The night is a universal truce during which we wait for the new day. The absence of light strikes fear into all of us, animals and men; it’s a time to lock the doors, speak softly, turn out the lights so that our house will go unnoticed and blend in with all the others in the dark, silent street; a time to feel the hammer of sleep and tiredness, to withdraw into the cave of the bed and surrender to the mysterious realm of dreams, to wake perhaps in the early hours, screaming and fearful or, for some unfathomable reason, smiling, eyes closed, as if beneficent wings had brushed our lips. A time to revisit forgotten remnants of our life, a time for births and silent machine guns that will deliver to the new day millions of newborns and corpses. A time to be spent in the other world, whatever that is, a world expressed in sighs and apparently inexplicable groans, in chafings and sudden buffeting winds and quiet disembodied voices conspiring outside, where you can barely hear or understand them.
Trying to make it seem as if I were talking about something perfectly ordinary, I’ve asked various neighbours if they ever hear anything unusual in the small hours, and they always say No and, in turn, ask me why, telling me that the owners of No. 52 have installed an alarm that sometimes goes off for no reason and howls away for hours if they happen to be out for the evening, and perhaps that’s what I’ve heard. I shrug and say, yes, they’re probably right: “Perhaps it is the neighbours’ burglar alarm,” I say. But it isn’t.
My house has two doors, the street door and the one in the living room that opens onto the garden. The garden is fenced and has its own flimsy, apparently lockable gate.
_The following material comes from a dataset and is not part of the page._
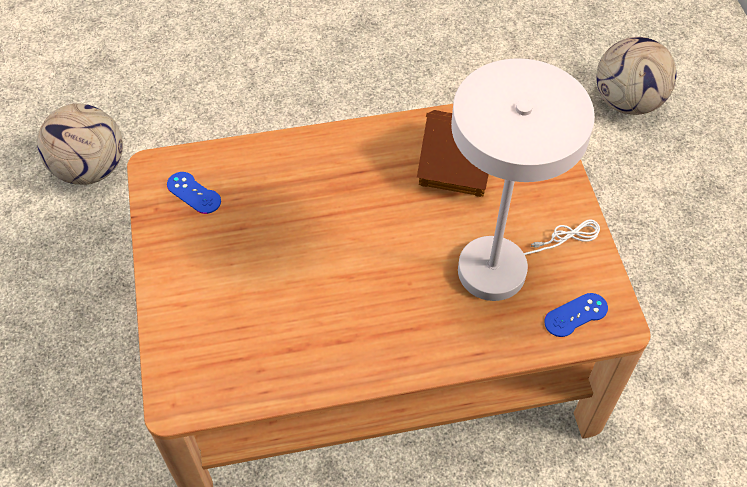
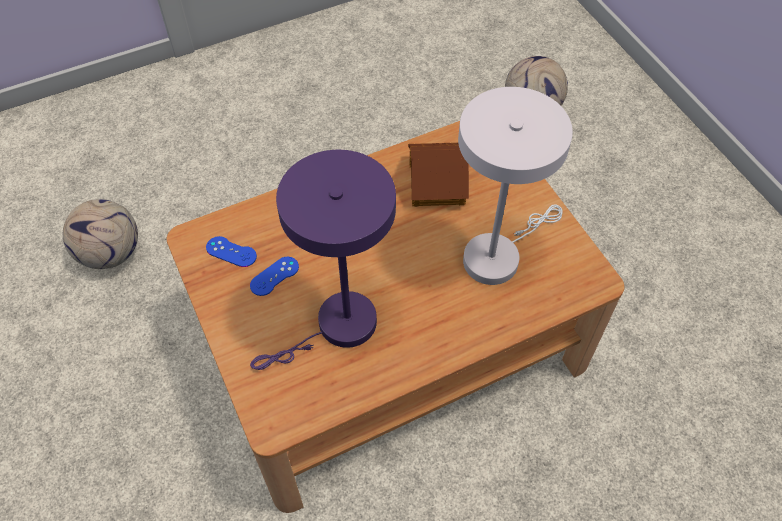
camera: 15 degrees left, 0 degrees up
blue game controller [544,293,608,337] -> blue game controller moved to [250,257,299,296]
none -> purple table lamp [250,150,396,370]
The only bell is on the front door, but I suspect that the person who rings the bell at night is trying to tempt me downstairs to open the front door while he sneaks in through the living room and grabs me from behind, and so now, when I hear the bell, I listen for a moment, then go to a window at the back of the house and scrutinize the shadows in the garden, where the bushes and the trees flourish placidly in the darkness or sway obediently in the night breeze. No one. No one? I try to penetrate the shadows, where I can make out odd shapes and figures that appear to be moving and signalling to each other, but I hear nothing, absolutely nothing, and so return to my cold bed, looking right and left, watching every uncertain, somnambular step I take.
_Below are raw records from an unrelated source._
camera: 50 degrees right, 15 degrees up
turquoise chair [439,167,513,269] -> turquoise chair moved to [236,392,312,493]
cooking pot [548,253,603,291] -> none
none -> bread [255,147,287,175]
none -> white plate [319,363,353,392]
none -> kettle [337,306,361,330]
The doorbell ringing at night is an illness no doctors can cure. I used to wake before I even heard it, but now, whenever the moon is on the turn, or, rather, always, I lie waiting for it, unable to sleep, and spend long, sleepless nights wishing the wretched bell would ring, because I can’t get to sleep, and if it does suddenly, raucously irrupt into the silence, like a treacherous knife-thrust, like a baleful laugh, I jump out of my skin, then wait a few minutes before creeping out of bed to ascertain whose finger it is pressing the bell, and, after traipsing back and forth in the house, I flop into bed again like a twisted, abandoned, broken body that someone has discarded there.